For the database server, there are two vulnerabilities that can be remotely exploited without user credentials. As is typical, some of information that would help provide enough understanding or insight to devise a workaround is absent, but a couple are serious enough that you really do need to patch, and I will forgo a zombie DBA patching rant here. If you are an Oracle 9.2 user, and there are a lot of you out there still, there is a vulnerability with the resource manager. Basically, any user with create session privileges, and as all users are required to have this in order to connect to the database, it is only going to take one “Scott/Tiger”, default account or brute forced user account to exercise the bug and take control of the resource manager. Very few details are being published, and the CVSS “Base Score” system is misleading at best, but a score of 9 indicates a takeover of the resource manager, which is often used to enforce polices to stop DoS and other security/continuity policies, and possibly leveraged into other serious attacks I am not clever enough to come up with in my sleep deprived state. If this can be implemented by any valid user, it is likely a hacker will locate one and take advantage.
The second serious issue, referenced in CVE-2009-0985, is with the IMP_FULL_DATABASE procedure created by catexp.sql, which runs automatically when you run catalog.sql after the database installation.
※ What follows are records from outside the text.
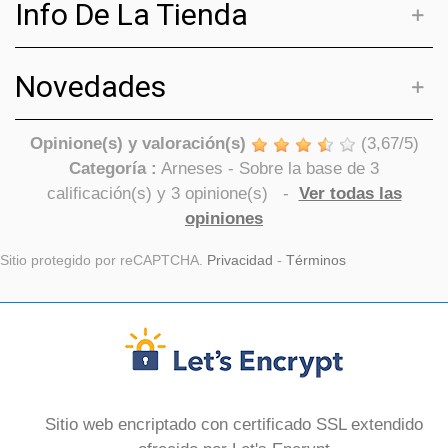
Info De La Tienda
Novedades
Opinione(s) y valoración(s)
(
3,67
/
5
)
Categoría :
Arneses
- Sobre la base de
3
calificación(s) y
3
opinione(s)
-
Ver todas las
opiniones
Sitio protegido por reCAPTCHA.
Privacidad
-
Términos
Sitio web encriptado con certificado SSL extendido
This means you probably have this functionality and role installed, and have a database import tool that runs under admin privileges- which a hacker can use on any schema. Attack scenarios over and above a straight DoS may not be obvious, but this would be pretty handy for surreptitious alteration and insertion, and the hacker would be able to then exercise this imported database. As I have mentioned in previous Oracle CPU posts, these packages tend to be built with the same set of assumptions and coding behaviors, so I would not be surprised if we discover that EMP_DATABASE_FULL and EXECUTE_CATALOG_ROLE have similar exploits, but this is conjecture on my part. This is serious enough that you need to patch ASAP! And if you have not already done so, you’ll want to review separation of user responsibilities across admin roles as well. I know it is a pain in the @$$ for smaller firms, but it avoids cascaded privileges in the event of a breach/hack.
Finally, CVE-2009-1006 for JRockit and CVE-2009-1012 for the WebLogic Server are in response to complete compromises (Base Score 10) to the system, and should be considered emergency patch items if you are using either product/platform. If we get enough information to provide any type of WAF signature I will, but it will be faster and safer to download and patch.
Red Database Security has been covering many of the details on these attacks, and there are some additional comments on the Tech Target site as well.